WHAT THIS TASK INVOLVES
Among the following entries, count the lines that contain "train" and report only the result.

···

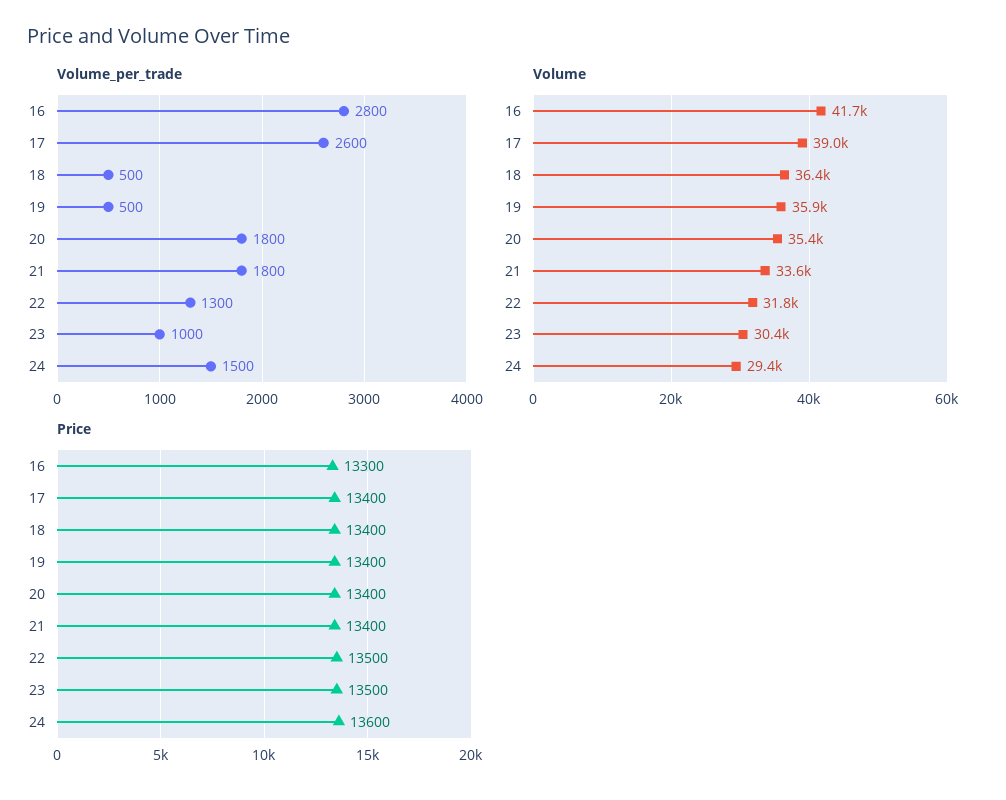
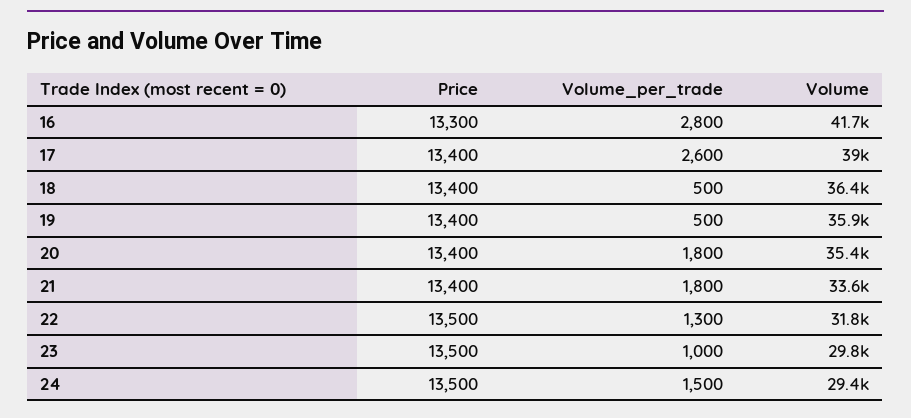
  {
    "Volume_per_trade": {
      "16": 2800,
      "17": 2600,
      "18": 500,
      "19": 500,
      "20": 1800,
      "21": 1800,
      "22": 1300,
      "23": 1000,
      "24": 1500
    },
    "Volume": {
      "16": 41700,
      "17": 39000,
      "18": 36400,
      "19": 35900,
      "20": 35400,
      "21": 33600,
      "22": 31800,
-     "23": 30400,
+     "23": 29800,
      "24": 29400
    },
    "Price": {
      "16": 13300,
      "17": 13400,
      "18": 13400,
      "19": 13400,
      "20": 13400,
      "21": 13400,
      "22": 13500,
      "23": 13500,
-     "24": 13600
+     "24": 13500
    }
  }

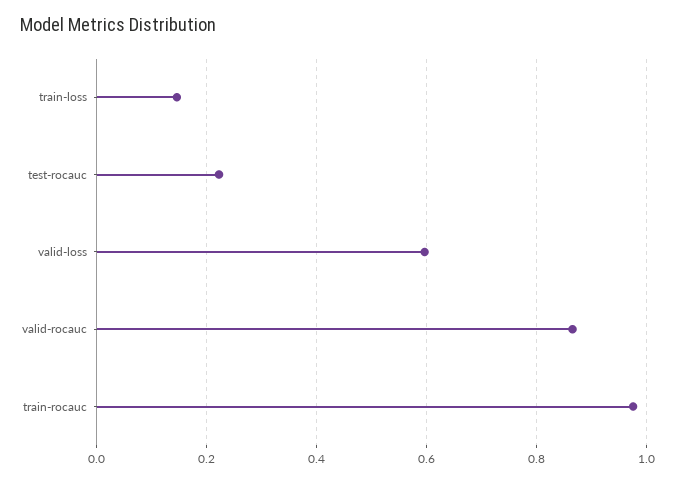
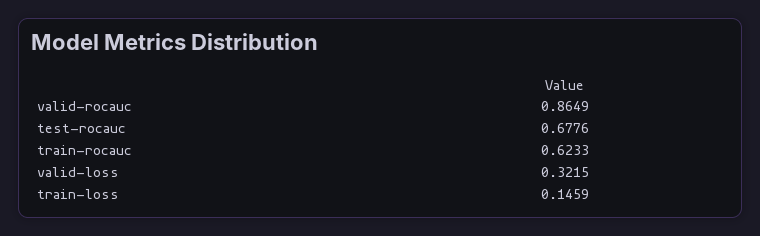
  {
    "train-loss": 0.1459,
-   "test-rocauc": 0.22,
+   "test-rocauc": 0.6776,
-   "valid-loss": 0.6,
+   "valid-loss": 0.3215,
    "valid-rocauc": 0.8649,
-   "train-rocauc": 0.98
+   "train-rocauc": 0.6233
  }

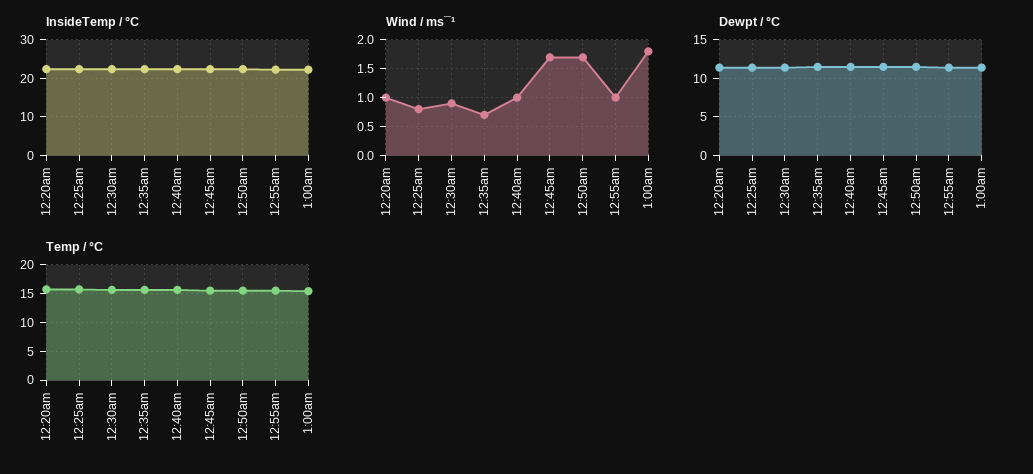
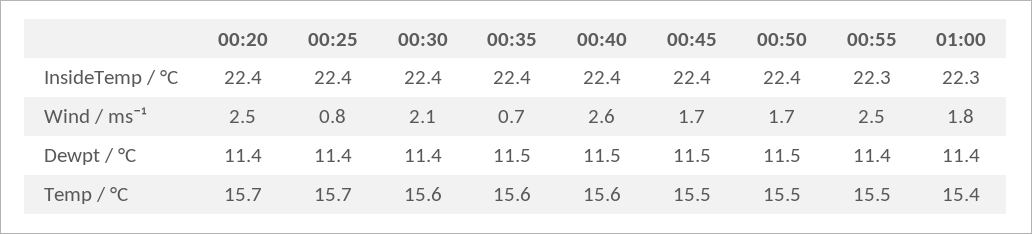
  {
    "InsideTemp / °C": {
      "12:20am": 22.4,
      "12:25am": 22.4,
      "12:30am": 22.4,
      "12:35am": 22.4,
      "12:40am": 22.4,
      "12:45am": 22.4,
      "12:50am": 22.4,
      "12:55am": 22.3,
      "1:00am": 22.3
    },
    "Wind / ms¯¹": {
-     "12:20am": 1,
+     "12:20am": 2.5,
      "12:25am": 0.8,
-     "12:30am": 1,
+     "12:30am": 2.1,
      "12:35am": 0.7,
-     "12:40am": 1,
+     "12:40am": 2.6,
      "12:45am": 1.7,
      "12:50am": 1.7,
-     "12:55am": 1,
+     "12:55am": 2.5,
      "1:00am": 1.8
    },
    "Dewpt / °C": {
      "12:20am": 11.4,
      "12:25am": 11.4,
      "12:30am": 11.4,
      "12:35am": 11.5,
      "12:40am": 11.5,
      "12:45am": 11.5,
      "12:50am": 11.5,
      "12:55am": 11.4,
      "1:00am": 11.4
    },
    "Temp / °C": {
      "12:20am": 15.7,
      "12:25am": 15.7,
      "12:30am": 15.6,
      "12:35am": 15.6,
      "12:40am": 15.6,
      "12:45am": 15.5,
      "12:50am": 15.5,
      "12:55am": 15.5,
      "1:00am": 15.4
    }
  }

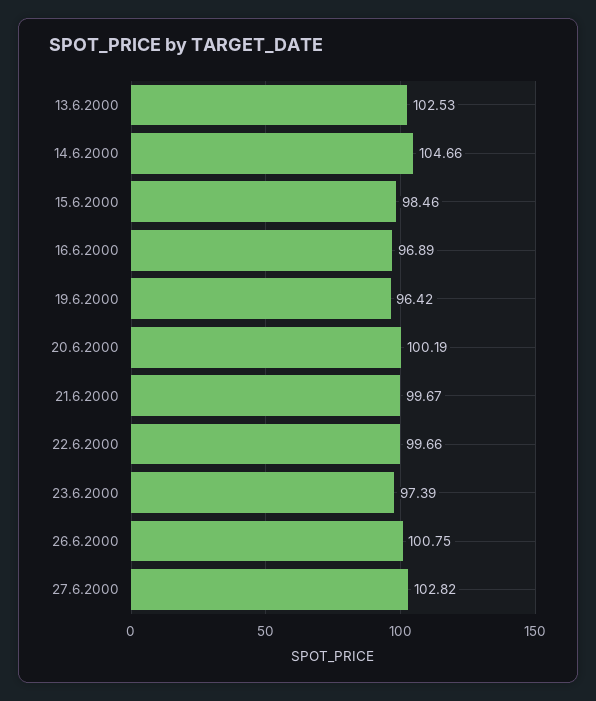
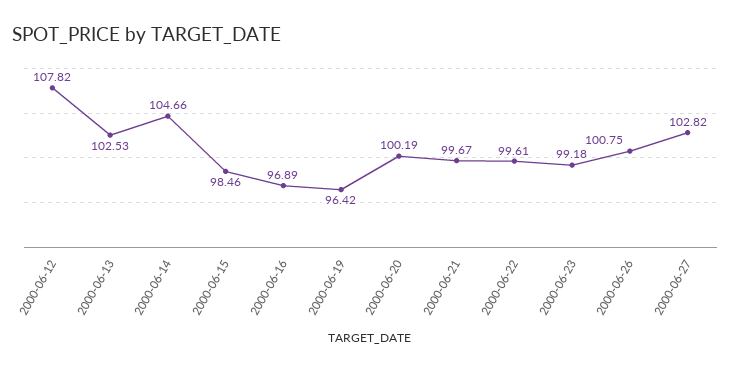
  {
    "13.6.2000": 102.53,
    "14.6.2000": 104.66,
    "15.6.2000": 98.46,
    "16.6.2000": 96.89,
    "19.6.2000": 96.42,
    "20.6.2000": 100.19,
    "21.6.2000": 99.67,
-   "22.6.2000": 99.66,
+   "22.6.2000": 99.61,
-   "23.6.2000": 97.39,
+   "23.6.2000": 99.18,
    "26.6.2000": 100.75,
-   "27.6.2000": 102.82
+   "27.6.2000": 102.82,
+   "2000-06-12": 107.82
  }

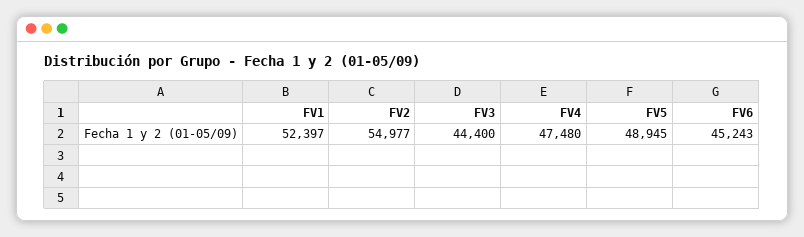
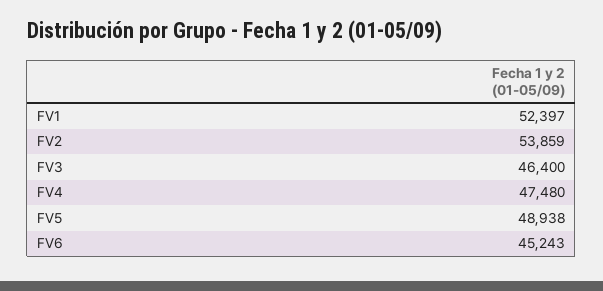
  {
    "FV1": 52397,
-   "FV2": 54977,
+   "FV2": 53859,
-   "FV3": 44400,
+   "FV3": 46400,
    "FV4": 47480,
-   "FV5": 48945,
+   "FV5": 48938,
    "FV6": 45243
  }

···

RESPONSE AREA
3